David Mathis writes:

 A number of solidly Reformed (and paedobaptist) brothers and sisters have been drawn into our regular fellowship, but at present are not able to be church members. So the heart of the issue for us is not the doctrine of baptism but the importance of local church membership.

Those of us on the council who are open to the open-membership concept find it to be significantly more grave to exclude a clear Christian brother or sister from church membership than to live with their errant view of baptism. This is based on a deep conviction that it is very serious to turn someone away from membership in the local church. And so we hope one day to be commissioned by the congregation to do our level best to have the size of the door to membership in the local church mirror as closely as possible the size of the door to entrance into the universal body of Christ. We long for any clearly converted follower of Jesus to be a realistic candidate for membership in the local church.

One of my concerns in regard to the criteria one establishes for church membership is how a congregation maintains the perpetuation of the core beliefs and values of the congregation, if members who differ at some point are admitted to the church. This concern is nicely addressed by Mathis:

But don’t we have to draw the credo line somewhere? If we don’t fence the membership at the point of baptism, might the elders eventually include non-baptists? Not if there are other good fences. Yes, the line should be drawn somewhere, but we’re convinced that, at least in our context, it should not be around the membership, but around the eldership.

A further protection would be to include a more descript affirmation of faith (which includes believer baptism) for “voting members.” Such an affirmation might be similar to what closed-member churches typically have demanded of all members, but in addition to believer baptism, it might include other more important doctrines held by the elders (like inerrancy, the sovereignty of God, justification by faith alone, and penal substitution, to name a few). Such a configuration would ensure that those members of the congregation voting at the baptist church are, in fact, believer baptists (and other more significant things too). This then would fence the leadership’s baptist fidelity even more than the closed-membership model, but without excluding non-baptist believers from the important benefits, affirmation of conversion, and accountability that church membership provides.

All in all, I think that the elders at Bethlehem Baptist have struck a very nice balance and I wish them well as they pursue the matter with the congregation.

What are your own thoughts (and/or practice) on this issue?


By Terrance Tiessen

I am Professor Emeritus of Systematic Theology and Ethics at Providence Theological Seminary, Canada.

One reply on “An open approach to church membership”

Our church (Grace Reformed Baptist) has a very similar policy as Bethlehem Baptist.

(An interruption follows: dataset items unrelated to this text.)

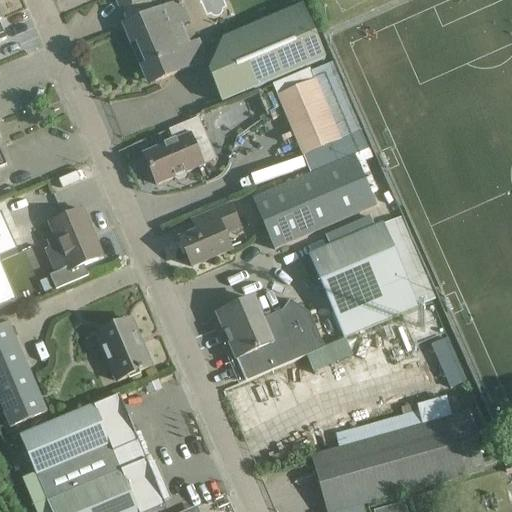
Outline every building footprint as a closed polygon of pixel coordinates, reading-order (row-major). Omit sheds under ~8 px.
[(114,0),(120,13),(150,0),(114,0)] [(197,42),(189,46),(181,25),(189,22),(181,2),(124,26),(149,86),(206,62),(197,42)] [(221,103),(229,100),(325,60),(303,6),(281,15),(282,16),(284,21),(283,21),(226,46),(225,46),(233,64),(232,64),(209,74),(209,75),(221,103)] [(310,175),(355,156),(367,151),(332,69),(275,93),(310,175)] [(157,186),(203,166),(214,161),(197,120),(168,133),(172,143),(143,155),(157,186)] [(355,156),(310,175),(252,200),(273,251),(377,208),(355,156)] [(264,171),(267,180),(306,167),(303,158),(264,171)] [(191,220),(196,233),(180,240),(191,268),(231,251),(225,236),(241,230),(230,204),(191,220)] [(49,224),(55,239),(46,243),(49,249),(44,251),(54,275),(50,277),(55,290),(88,277),(83,266),(98,260),(86,232),(91,230),(83,210),(49,224)] [(330,243),(374,225),(370,216),(326,234),(330,243)] [(2,218),(0,218),(0,313),(18,306),(0,263),(0,262),(18,255),(2,218)] [(433,302),(398,219),(309,257),(300,261),(311,287),(320,284),(344,340),(433,302)] [(283,312),(263,321),(254,299),(216,315),(245,383),(324,349),(310,316),(290,302),(283,312)] [(131,320),(96,335),(116,382),(151,367),(131,320)] [(0,326),(0,417),(4,416),(10,429),(48,413),(9,323),(0,326)] [(156,511),(166,508),(119,396),(94,407),(93,406),(20,437),(37,477),(43,491),(34,494),(39,505),(47,501),(48,504),(38,508),(40,511),(156,511)] [(451,418),(446,399),(417,407),(415,402),(331,425),(338,450),(311,457),(326,511),(365,511),(363,505),(484,471),(468,413),(451,418)] [(374,509),(374,511),(407,511),(405,503),(374,509)]
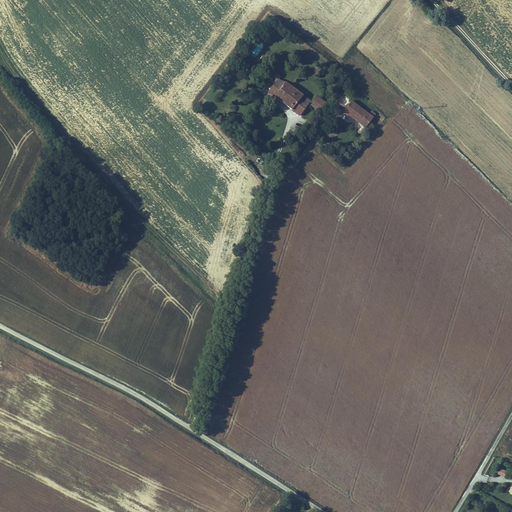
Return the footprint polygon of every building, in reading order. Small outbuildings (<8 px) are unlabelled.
[(271,43),(262,36),(249,52),(259,59),(271,43)] [(274,84),(268,92),(301,117),(310,105),(320,112),(327,102),(318,96),(313,102),(287,82),(280,80),(282,76),(276,72),(269,81),(274,84)] [(369,114),(352,102),(345,112),(361,124),(369,114)] [(369,114),(361,124),(366,127),(376,114),(372,111),(370,114),(369,114)] [(508,472),(501,469),(498,475),(505,478),(508,472)]
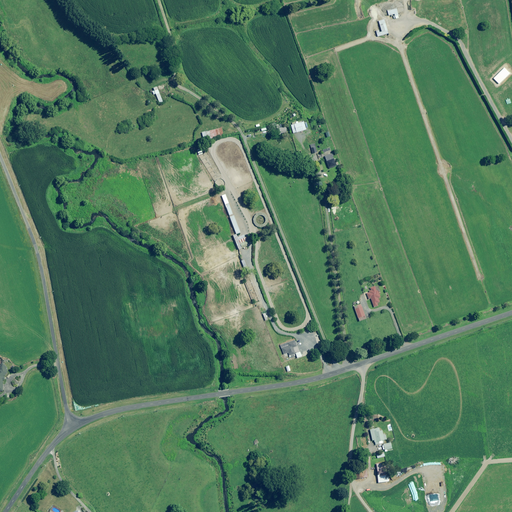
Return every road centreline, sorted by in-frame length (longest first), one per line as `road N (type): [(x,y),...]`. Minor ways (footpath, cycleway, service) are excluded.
road 1 (unclassified): [(73,427),(130,407),(320,378),(511,312)]
road 2 (unclassified): [(73,427),(38,246),(0,153)]
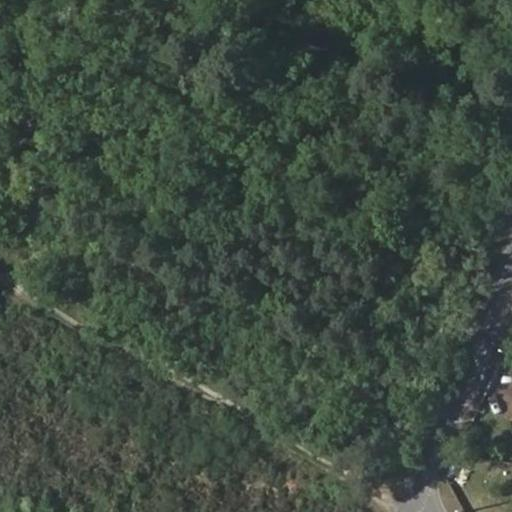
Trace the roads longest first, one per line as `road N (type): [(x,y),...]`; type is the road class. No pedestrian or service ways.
road 1 (track): [(0,281),(408,511)]
road 2 (residential): [(408,511),(511,271)]
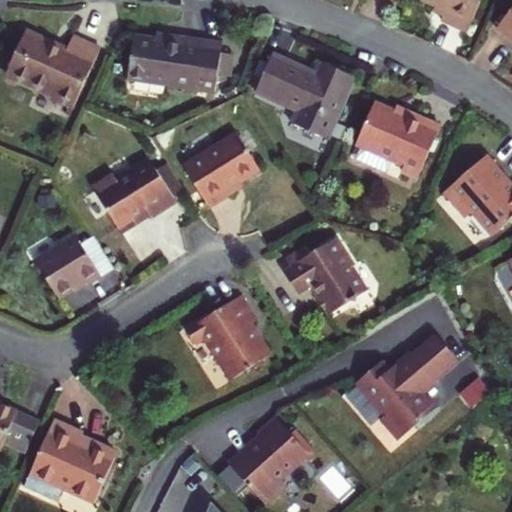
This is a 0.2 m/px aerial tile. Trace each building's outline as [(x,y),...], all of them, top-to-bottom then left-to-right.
[(465,35),(480,0),(420,0),(419,4),(443,15),(439,23),(465,35)] [(511,11),(496,33),(511,45),(511,11)] [(8,73),(56,94),(54,101),(74,109),(100,49),(73,36),(67,51),(26,33),(8,73)] [(158,33),(157,39),(183,44),(184,37),(158,33)] [(183,44),(157,39),(136,36),(129,79),(215,93),(218,76),(226,77),(230,54),(221,53),(223,44),(184,37),(183,44)] [(320,61),(315,72),(274,52),(256,91),(297,111),(292,123),(327,140),(356,78),(320,61)] [(235,56),(230,54),(226,77),(231,78),(235,56)] [(390,160),(401,165),(399,171),(414,179),(438,128),(406,113),(404,117),(373,102),(353,143),(359,146),(353,158),(384,173),(390,160)] [(239,132),(185,166),(212,206),(235,191),(233,188),(263,170),(239,132)] [(471,213),(492,237),(507,223),(511,223),(511,188),(485,157),(443,193),(465,219),(471,213)] [(151,160),(118,180),(115,175),(94,187),(120,229),(148,211),(152,218),(177,202),(174,196),(158,171),(151,160)] [(169,164),(158,171),(174,196),(185,189),(169,164)] [(80,235),(39,260),(63,296),(88,280),(90,283),(105,274),(103,272),(85,242),(80,235)] [(94,236),(85,242),(103,272),(113,265),(94,236)] [(292,267),(285,272),(299,296),(312,287),(321,301),(319,302),(324,311),(327,310),(330,315),(367,290),(338,238),(305,259),(292,267)] [(301,253),(289,261),(292,267),(305,259),(301,253)] [(272,355),(253,324),(258,320),(243,296),(209,317),(207,315),(186,328),(197,346),(207,340),(232,381),(272,355)] [(432,331),(407,351),(431,379),(455,358),(432,331)] [(370,366),(354,380),(382,413),(378,416),(395,437),(432,406),(420,390),(432,380),(431,379),(407,351),(406,350),(387,366),(377,375),(370,366)] [(379,358),(370,366),(377,375),(387,366),(379,358)] [(0,450),(4,443),(28,453),(42,421),(0,402),(0,450)] [(248,445),(247,443),(226,461),(262,501),(278,487),(278,477),(306,452),(306,443),(292,427),(288,431),(272,414),(255,430),(258,433),(257,440),(254,440),(248,445)] [(65,488),(97,502),(117,458),(81,442),(83,436),(85,433),(56,420),(28,485),(60,500),(65,488)] [(244,439),(247,443),(248,445),(254,440),(257,440),(258,433),(255,430),(244,439)] [(119,453),(83,436),(81,442),(117,458),(119,453)] [(220,511),(212,503),(207,511),(220,511)]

I like the way that John Piper has spoken of this reference to church discipline. Essentially, we do not want to do “preemptive excommunication” upon such brethren, by not allowing non-baptistic brethren to join. However, we do want to uphold the Scriptural teaching and practice regarding believer’s baptism, and thus we do take note of those who differ from the church regarding their understanding of believer’s baptism, and we do have provisions in our constitution which limit such brethren from becoming an elder or deacon, or from teaching the paedo-baptist or non-immersion views, or from changing the church constitution/policy by their vote.